I am trying to solve a nonlinear optimization problem with GEKKO Python. I know that I can pass my own function to an Intermediate or Objective function, but since my intermediate is a piecewise function, I need if-statements.

For example:

This works from what I've tested.

def calc_weighted_average(values, characteristic):
  # values are the model's variables that are changed by GEKKO.
  # characteristic are always the same (they are a constant list I've defined).
  sum = 0
  for i in range(values):
    sum += values[i] * characteristic[i]

  return sum / m.sum(values)

weighted_average_density = m.Intermediate(calc_weighted_average(values, density_list))

This doesn't work and I am not sure how to get this to work?
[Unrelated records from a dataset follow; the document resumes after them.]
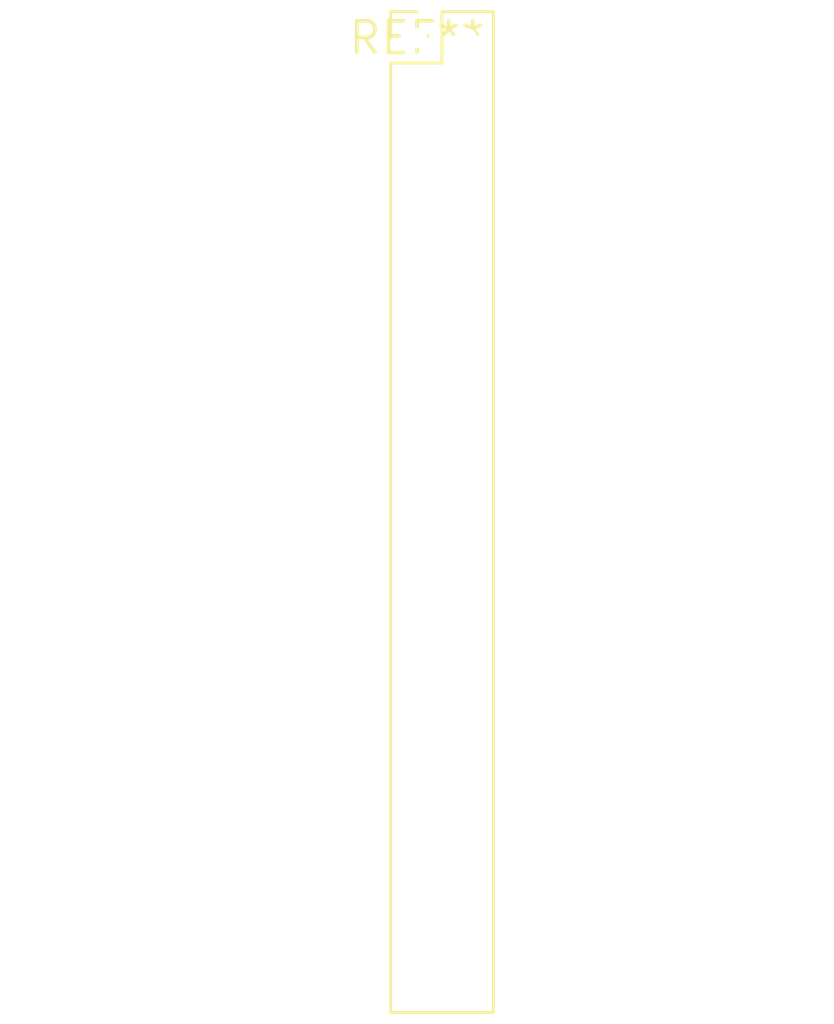
<source format=kicad_pcb>
(kicad_pcb (version 20240108) (generator pcbnew)

  (general
    (thickness 1.6)
  )

  (paper "A4")
  (layers
    (0 "F.Cu" signal)
    (31 "B.Cu" signal)
    (32 "B.Adhes" user "B.Adhesive")
    (33 "F.Adhes" user "F.Adhesive")
    (34 "B.Paste" user)
    (35 "F.Paste" user)
    (36 "B.SilkS" user "B.Silkscreen")
    (37 "F.SilkS" user "F.Silkscreen")
    (38 "B.Mask" user)
    (39 "F.Mask" user)
    (40 "Dwgs.User" user "User.Drawings")
    (41 "Cmts.User" user "User.Comments")
    (42 "Eco1.User" user "User.Eco1")
    (43 "Eco2.User" user "User.Eco2")
    (44 "Edge.Cuts" user)
    (45 "Margin" user)
    (46 "B.CrtYd" user "B.Courtyard")
    (47 "F.CrtYd" user "F.Courtyard")
    (48 "B.Fab" user)
    (49 "F.Fab" user)
    (50 "User.1" user)
    (51 "User.2" user)
    (52 "User.3" user)
    (53 "User.4" user)
    (54 "User.5" user)
    (55 "User.6" user)
    (56 "User.7" user)
    (57 "User.8" user)
    (58 "User.9" user)
  )

  (setup
    (pad_to_mask_clearance 0)
    (pcbplotparams
      (layerselection 0x00010fc_ffffffff)
      (plot_on_all_layers_selection 0x0000000_00000000)
      (disableapertmacros false)
      (usegerberextensions false)
      (usegerberattributes false)
      (usegerberadvancedattributes false)
      (creategerberjobfile false)
      (dashed_line_dash_ratio 12.000000)
      (dashed_line_gap_ratio 3.000000)
      (svgprecision 4)
      (plotframeref false)
      (viasonmask false)
      (mode 1)
      (useauxorigin false)
      (hpglpennumber 1)
      (hpglpenspeed 20)
      (hpglpendiameter 15.000000)
      (dxfpolygonmode false)
      (dxfimperialunits false)
      (dxfusepcbnewfont false)
      (psnegative false)
      (psa4output false)
      (plotreference false)
      (plotvalue false)
      (plotinvisibletext false)
      (sketchpadsonfab false)
      (subtractmaskfromsilk false)
      (outputformat 1)
      (mirror false)
      (drillshape 1)
      (scaleselection 1)
      (outputdirectory "")
    )
  )

  (net 0 "")

  (footprint "PinHeader_2x20_P2.00mm_Vertical" (layer "F.Cu") (at 0 0))

)

</source>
def calc_weighted_average(values, characteristic):
  # values are the model's variables that are changed by GEKKO.
  # characteristic are always the same (they are a constant list I've defined).
  sum = 0
  for i in range(values):
    sum += values[i] * characteristic[i]

  # Correction factor when too large
  if sum > 5:
    correction_factor = (sum - 5) * (0.984 ** 2)
  else:
    correction_factor = 0

  return (sum / m.sum(values)) - correction_factor

weighted_average_density = m.Intermediate(calc_weighted_average(values, density_list))

Solution

  • Try the m.if3() function. Instead of:

    if sum > 5:
      correction_factor = (sum - 5) * (0.984 ** 2)
    else:
      correction_factor = 0
    

    try the following code:

    correction_factor = m.if3(sum-5,0,(sum-5)*(0.984**2))
    

    The m.if2() function is also available as a logical condition with a Mathematical Program with Complementary Constraints (MPCC). The m.if3() function uses a binary variable instead and generally performs better, but can slow down with many binary variables for large scale problems.